AFP
Aden

A Yemen ceasefire appeared to have collapsed yesterday as government forces captured two towns from rebels and an allied Arab coalition accused insurgents of escalating the conflict by firing ballistic missiles.
The truce has been repeatedly violated and the Saudi-led coalition warned it was close to abandoning the agreement, aimed at helping parallel UN-sponsored peace talks which opened on Tuesday in Switzerland.
Delegates at the peace talks being held behind closed doors did not meet yesterday as the rebels snubbed a morning meeting.  
“Last night, they already expressed reservations,” said a member of the government delegation, requesting anonymity.
Forces loyal to President Abd-Rabbo Mansour Hadi and allied tribesmen yesterday captured Hazm, the capital of northern Jawf province, after making significant gains in the neighbouring region of Marib, tribal sources said.
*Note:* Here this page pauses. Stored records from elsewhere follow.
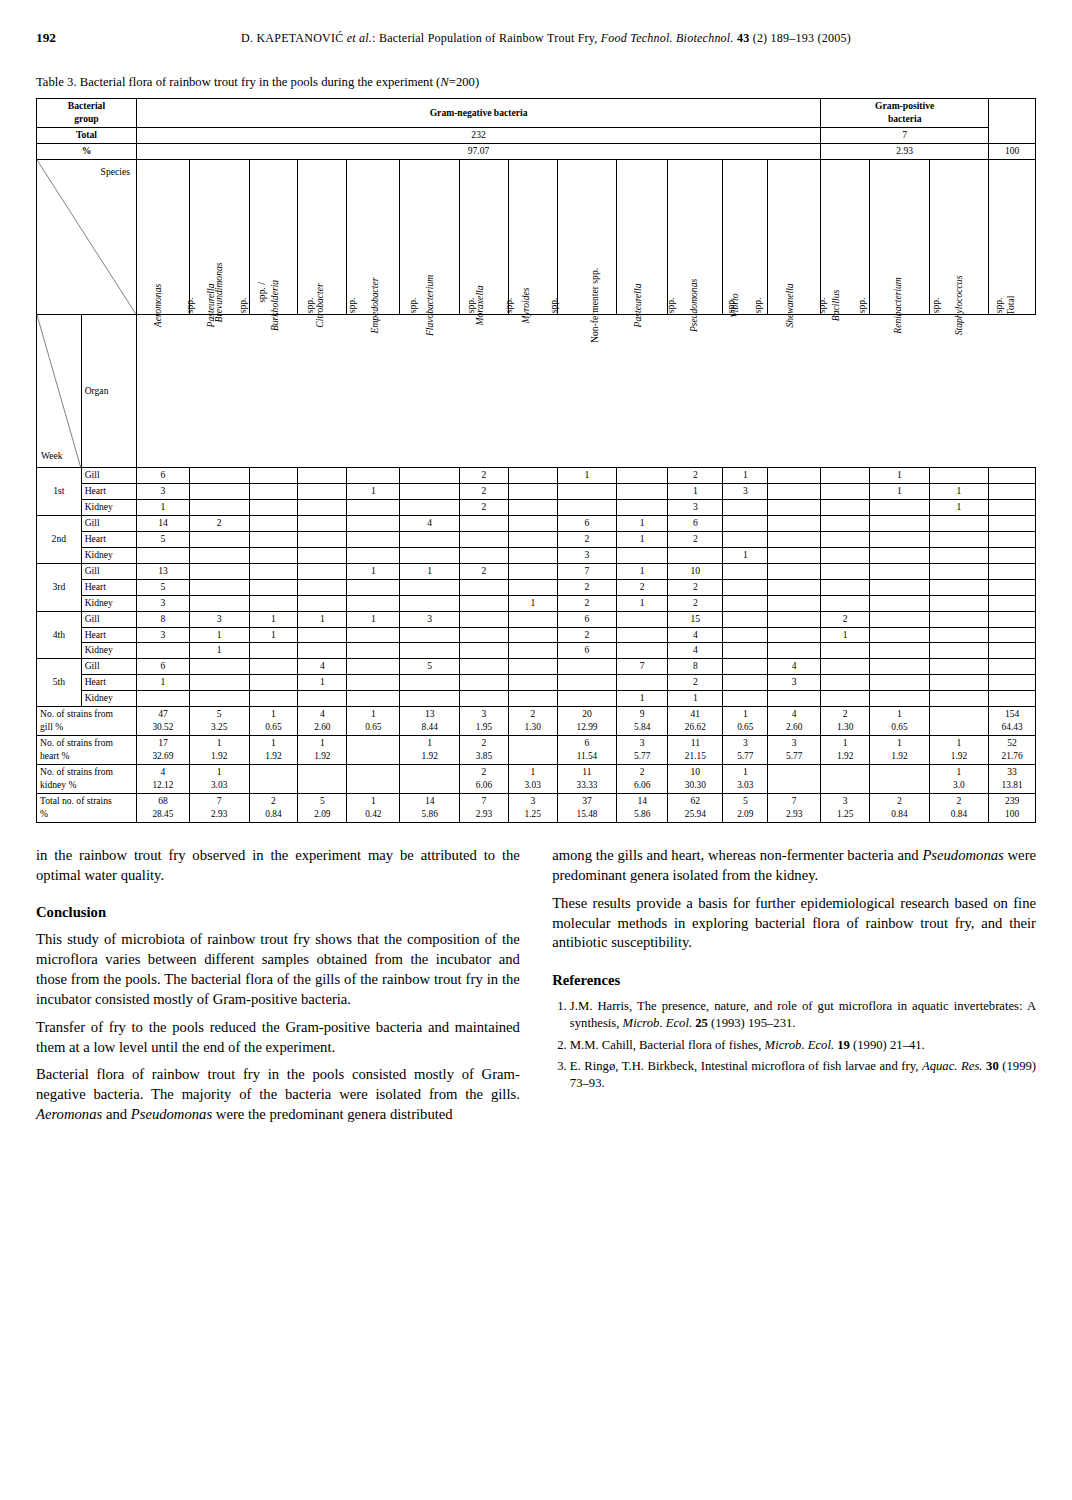192 D. KAPETANOVIĆ et al.: Bacterial Population of Rainbow Trout Fry, Food Technol. Biotechnol. 43 (2) 189–193 (2005)
Table 3. Bacterial flora of rainbow trout fry in the pools during the experiment (N=200)
| Bacterial group | Gram-negative bacteria | Gram-positive bacteria | |
| --- | --- | --- | --- |
| Total | 232 | 7 |
| % | 97.07 | 2.93 | 100 |
| Species | Aeromonas spp. | Brevundimonas spp. / Pasteurella spp. | Burkholderia spp. | Citrobacter spp. | Empedobacter spp. | Flavobacterium spp. | Moraxella spp. | Myroides spp. | Non-fermenter spp. | Pasteurella spp. | Pseudomonas spp. | Vibrio spp. | Shewanella spp. | Bacillus spp. | Renibacterium spp. | Staphylococcus spp. | Total |
| Week | Organ | |
| 1st | Gill | 6 | | | | | | 2 | | 1 | | 2 | 1 | | | 1 | | |
| Heart | 3 | | | | 1 | | 2 | | | | 1 | 3 | | | 1 | 1 | |
| Kidney | 1 | | | | | | 2 | | | | 3 | | | | | 1 | |
| 2nd | Gill | 14 | 2 | | | | 4 | | | 6 | 1 | 6 | | | | | | |
| Heart | 5 | | | | | | | | 2 | 1 | 2 | | | | | | |
| Kidney | | | | | | | | | 3 | | | 1 | | | | | |
| 3rd | Gill | 13 | | | | 1 | 1 | 2 | | 7 | 1 | 10 | | | | | | |
| Heart | 5 | | | | | | | | 2 | 2 | 2 | | | | | | |
| Kidney | 3 | | | | | | | 1 | 2 | 1 | 2 | | | | | | |
| 4th | Gill | 8 | 3 | 1 | 1 | 1 | 3 | | | 6 | | 15 | | | 2 | | | |
| Heart | 3 | 1 | 1 | | | | | | 2 | | 4 | | | 1 | | | |
| Kidney | | 1 | | | | | | | 6 | | 4 | | | | | | |
| 5th | Gill | 6 | | | 4 | | 5 | | | | 7 | 8 | | 4 | | | | |
| Heart | 1 | | | 1 | | | | | | | 2 | | 3 | | | | |
| Kidney | | | | | | | | | | 1 | 1 | | | | | | |
| No. of strains from gill % | 47 30.52 | 5 3.25 | 1 0.65 | 4 2.60 | 1 0.65 | 13 8.44 | 3 1.95 | 2 1.30 | 20 12.99 | 9 5.84 | 41 26.62 | 1 0.65 | 4 2.60 | 2 1.30 | 1 0.65 | | 154 64.43 |
| No. of strains from heart % | 17 32.69 | 1 1.92 | 1 1.92 | 1 1.92 | | 1 1.92 | 2 3.85 | | 6 11.54 | 3 5.77 | 11 21.15 | 3 5.77 | 3 5.77 | 1 1.92 | 1 1.92 | 1 1.92 | 52 21.76 |
| No. of strains from kidney % | 4 12.12 | 1 3.03 | | | | | 2 6.06 | 1 3.03 | 11 33.33 | 2 6.06 | 10 30.30 | 1 3.03 | | | | 1 3.0 | 33 13.81 |
| Total no. of strains % | 68 28.45 | 7 2.93 | 2 0.84 | 5 2.09 | 1 0.42 | 14 5.86 | 7 2.93 | 3 1.25 | 37 15.48 | 14 5.86 | 62 25.94 | 5 2.09 | 7 2.93 | 3 1.25 | 2 0.84 | 2 0.84 | 239 100 |
in the rainbow trout fry observed in the experiment may be attributed to the optimal water quality.
Conclusion
This study of microbiota of rainbow trout fry shows that the composition of the microflora varies between different samples obtained from the incubator and those from the pools. The bacterial flora of the gills of the rainbow trout fry in the incubator consisted mostly of Gram-positive bacteria.
Transfer of fry to the pools reduced the Gram-positive bacteria and maintained them at a low level until the end of the experiment.
Bacterial flora of rainbow trout fry in the pools consisted mostly of Gram-negative bacteria. The majority of the bacteria were isolated from the gills. Aeromonas and Pseudomonas were the predominant genera distributed
among the gills and heart, whereas non-fermenter bacteria and Pseudomonas were predominant genera isolated from the kidney.
These results provide a basis for further epidemiological research based on fine molecular methods in exploring bacterial flora of rainbow trout fry, and their antibiotic susceptibility.
References
J.M. Harris, The presence, nature, and role of gut microflora in aquatic invertebrates: A synthesis, Microb. Ecol. 25 (1993) 195–231.
M.M. Cahill, Bacterial flora of fishes, Microb. Ecol. 19 (1990) 21–41.
E. Ringø, T.H. Birkbeck, Intestinal microflora of fish larvae and fry, Aquac. Res. 30 (1999) 73–93.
On Thursday, government troops captured the border town of Haradh after crossing over from Saudi Arabia, where they have been trained and equipped, military sources said.
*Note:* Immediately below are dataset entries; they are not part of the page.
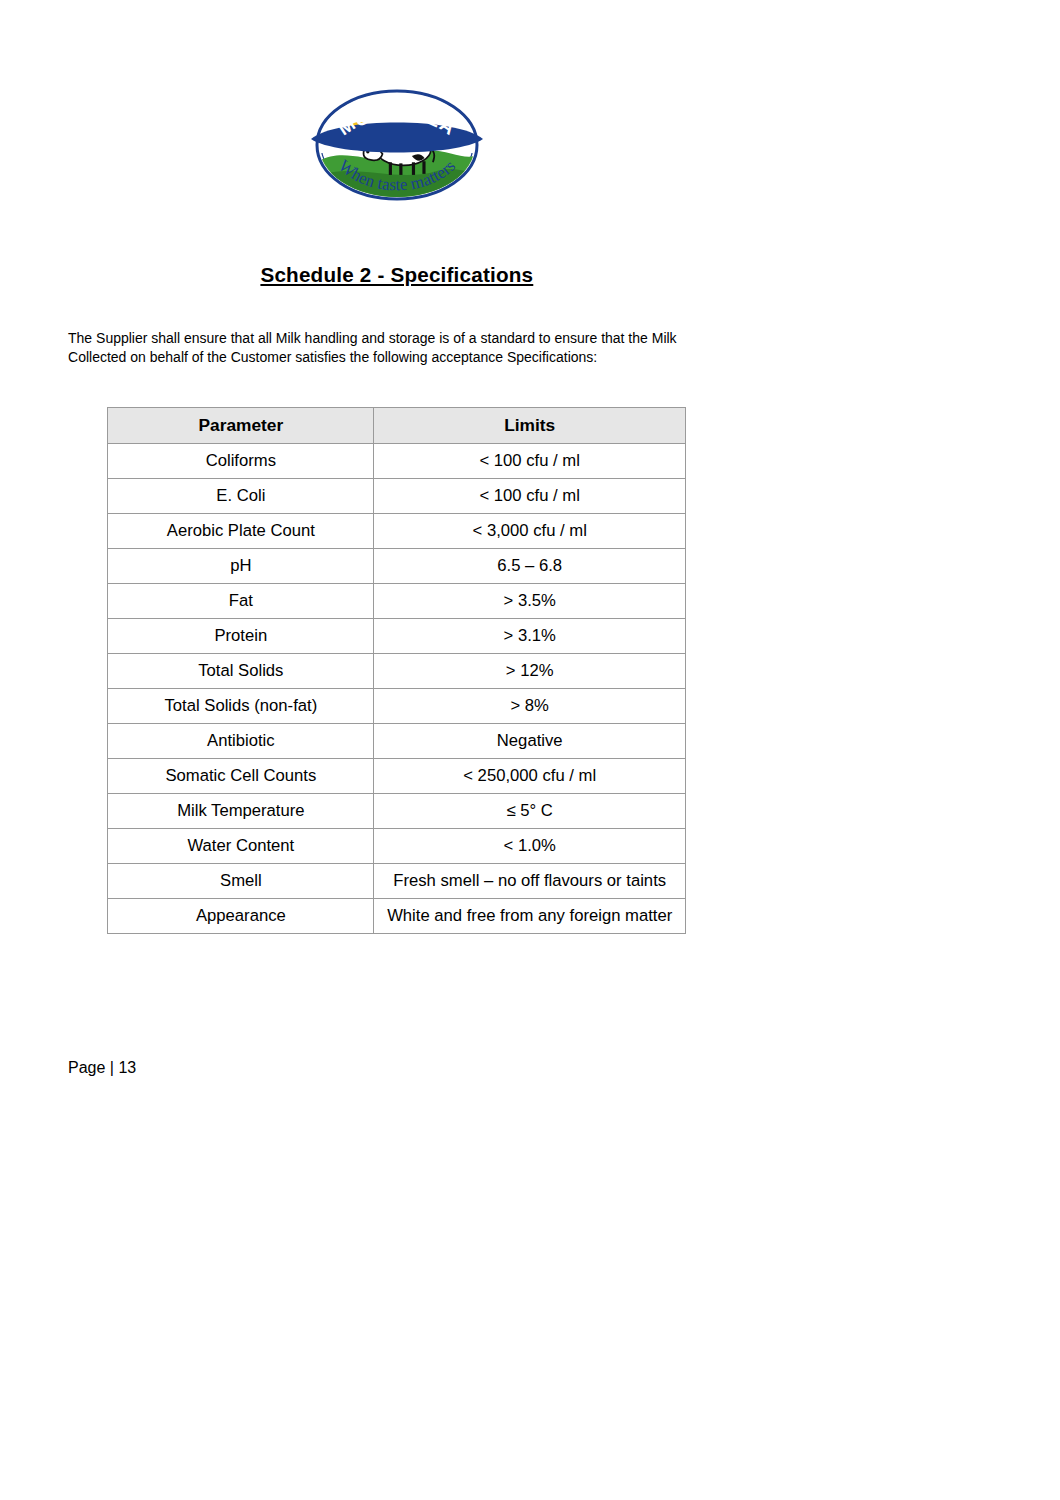MUNDELLA When taste matters
Schedule 2 - Specifications
The Supplier shall ensure that all Milk handling and storage is of a standard to ensure that the Milk Collected on behalf of the Customer satisfies the following acceptance Specifications:
| Parameter | Limits |
| --- | --- |
| Coliforms | < 100 cfu / ml |
| E. Coli | < 100 cfu / ml |
| Aerobic Plate Count | < 3,000 cfu / ml |
| pH | 6.5 – 6.8 |
| Fat | > 3.5% |
| Protein | > 3.1% |
| Total Solids | > 12% |
| Total Solids (non-fat) | > 8% |
| Antibiotic | Negative |
| Somatic Cell Counts | < 250,000 cfu / ml |
| Milk Temperature | ≤ 5° C |
| Water Content | < 1.0% |
| Smell | Fresh smell – no off flavours or taints |
| Appearance | White and free from any foreign matter |
Page | 13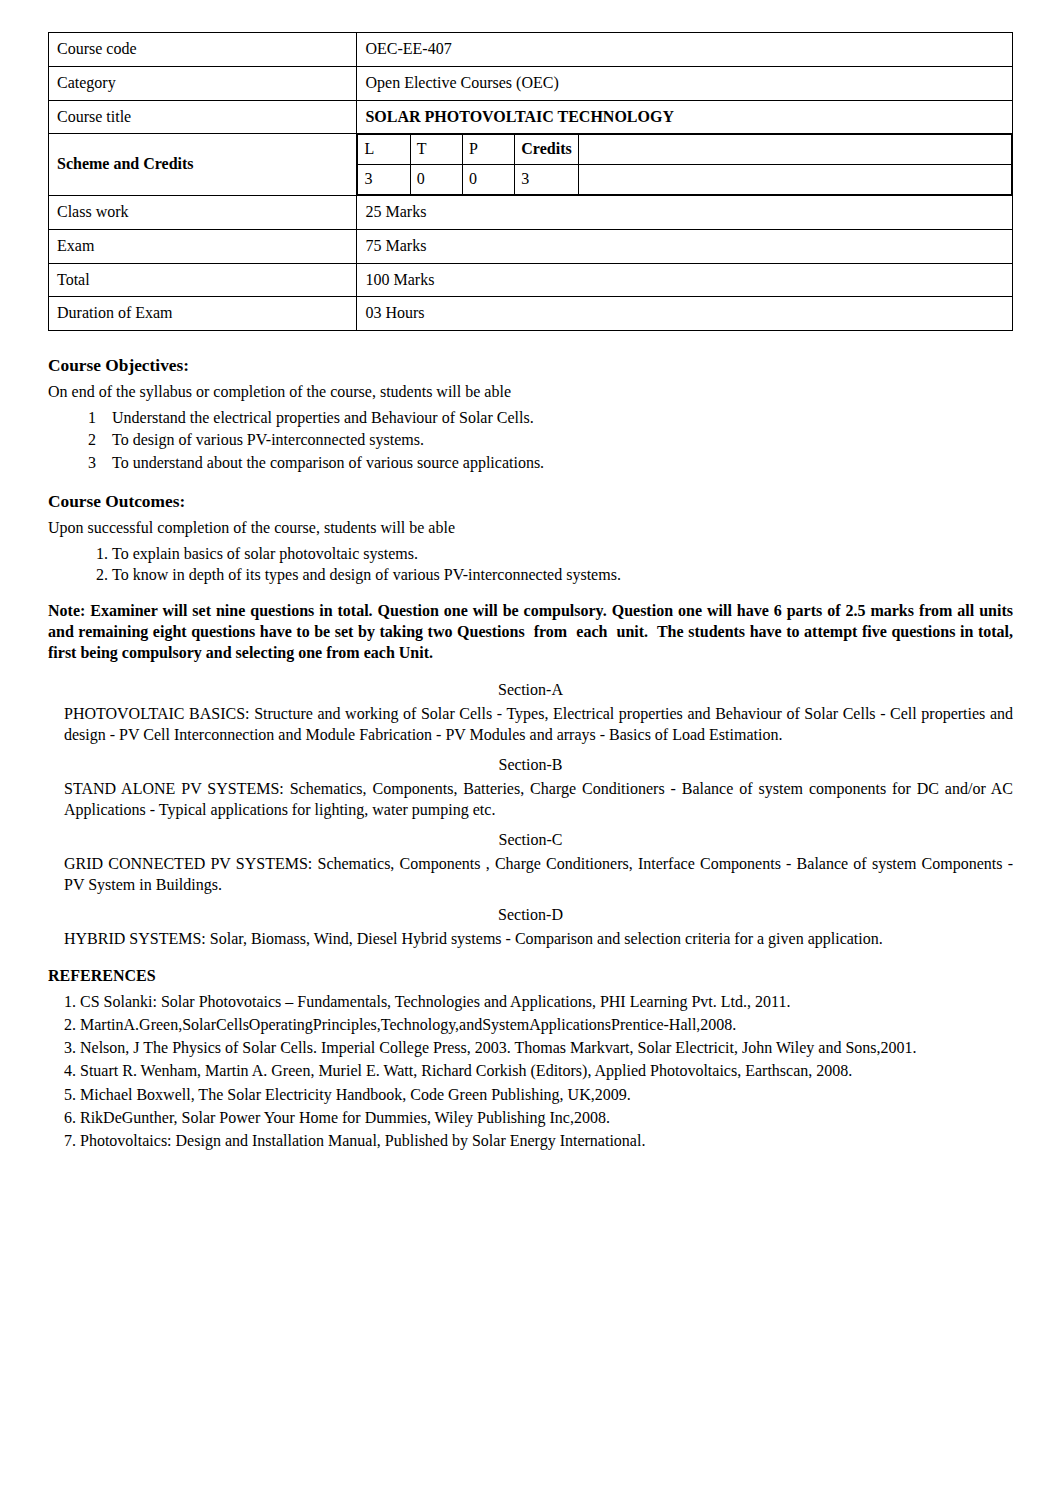| Course code | OEC-EE-407 |
| Category | Open Elective Courses (OEC) |
| Course title | SOLAR PHOTOVOLTAIC TECHNOLOGY |
| Scheme and Credits | / L / T / P / Credits / / / 3 / 0 / 0 / 3 / / |
| Class work | 25 Marks |
| Exam | 75 Marks |
| Total | 100 Marks |
| Duration of Exam | 03 Hours |
Course Objectives:
On end of the syllabus or completion of the course, students will be able
1 Understand the electrical properties and Behaviour of Solar Cells.
2 To design of various PV-interconnected systems.
3 To understand about the comparison of various source applications.
Course Outcomes:
Upon successful completion of the course, students will be able
To explain basics of solar photovoltaic systems.
To know in depth of its types and design of various PV-interconnected systems.
Note: Examiner will set nine questions in total. Question one will be compulsory. Question one will have 6 parts of 2.5 marks from all units and remaining eight questions have to be set by taking two Questions from each unit. The students have to attempt five questions in total, first being compulsory and selecting one from each Unit.
Section-A
PHOTOVOLTAIC BASICS: Structure and working of Solar Cells - Types, Electrical properties and Behaviour of Solar Cells - Cell properties and design - PV Cell Interconnection and Module Fabrication - PV Modules and arrays - Basics of Load Estimation.
Section-B
STAND ALONE PV SYSTEMS: Schematics, Components, Batteries, Charge Conditioners - Balance of system components for DC and/or AC Applications - Typical applications for lighting, water pumping etc.
Section-C
GRID CONNECTED PV SYSTEMS: Schematics, Components , Charge Conditioners, Interface Components - Balance of system Components - PV System in Buildings.
Section-D
HYBRID SYSTEMS: Solar, Biomass, Wind, Diesel Hybrid systems - Comparison and selection criteria for a given application.
REFERENCES
CS Solanki: Solar Photovotaics – Fundamentals, Technologies and Applications, PHI Learning Pvt. Ltd., 2011.
MartinA.Green,SolarCellsOperatingPrinciples,Technology,andSystemApplicationsPrentice-Hall,2008.
Nelson, J The Physics of Solar Cells. Imperial College Press, 2003. Thomas Markvart, Solar Electricit, John Wiley and Sons,2001.
Stuart R. Wenham, Martin A. Green, Muriel E. Watt, Richard Corkish (Editors), Applied Photovoltaics, Earthscan, 2008.
Michael Boxwell, The Solar Electricity Handbook, Code Green Publishing, UK,2009.
RikDeGunther, Solar Power Your Home for Dummies, Wiley Publishing Inc,2008.
Photovoltaics: Design and Installation Manual, Published by Solar Energy International.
About 1,000 soldiers are involved in the operation in Haradh, an official said, adding that “intensive fighting took place” in the town, which has a population of around 25,000.
He said dozens of renegade troops loyal to ousted president Ali Abdullah Saleh and allied with the Iran-backed Shia Houthi rebels had been killed.
The advancing force has reached just a few kilometres away from the Red Sea port of Midi, which has been under rebel control since 2010, military sources said.
Also yesterday, pro-Hadi forces captured Jabal al-Salb area in Nihm district, sources in the pro-government Popular Resistance militia and witnesses said.
It was the loyalists’ first territorial advance in Sanaa province.
The coalition, meanwhile, said Saudi air defences had intercepted a ballistic missile fired from Yemen and that a second missile struck a desert area east of the Saudi city of Najran.
It warned that the ceasefire would not hold if such violations persisted.
Although the alliance wants the Switzerland peace talks to succeed, “it will not adhere to the truce for long given the threat to the kingdom’s territory”, it said.
A spokesman for troops loyal to Saleh acknowledged firing two ballistic missiles.  
Clashes have been common along the border with Saudi Arabia, where rebel strikes have killed more than 80 people since March when the coalition campaign in support of the government began.
In 2014, the Houthis advanced from their northern strongholds before occupying government buildings in Sanaa in September that year and forcing Hadi into exile in Saudi Arabia months later.
In mid-November this year, Hadi returned to second city Aden which he declared the provisional capital.
Under cover of coalition warplanes and backed by Arab soldiers and heavy weaponry, pro-government fighters have recaptured four southern provinces and Aden since July.
But the rebels still hold the capital and attempts by pro-Hadi forces to retake the strategic province of Taez have failed.
In Switzerland, the two sides on Thursday agreed a deal to immediately resume humanitarian aid to Taez city, the United Nations said.
UN envoy Ismail Ould Cheikh Ahmed welcomed the agreement as “a major step forward that will ensure immediate action to alleviate the human suffering of the Yemeni people”.
“A large UN convoy, carrying essential humanitarian supplies, reached the most affected districts of the city of (Taez) and will start distributing assistance to those in need in the coming days,” he said.
But a local relief group, the Humanitarian Relief Coalition, said no UN aid had reached the city, accusing rebels of blocking aid delivery to areas where Hadi loyalists are holed up.
The UN said issues on the agenda at the talks in Switzerland over the coming days would include developing a plan for a sustainable ceasefire and further prisoner releases.
On Thursday, pro-government forces and rebels completed an exchange of hundreds of prisoners in the southern province of Lahj.
More than 5,800 people have been killed in Yemen—about half of them civilians—and more than 27,000 wounded since March, according to the UN.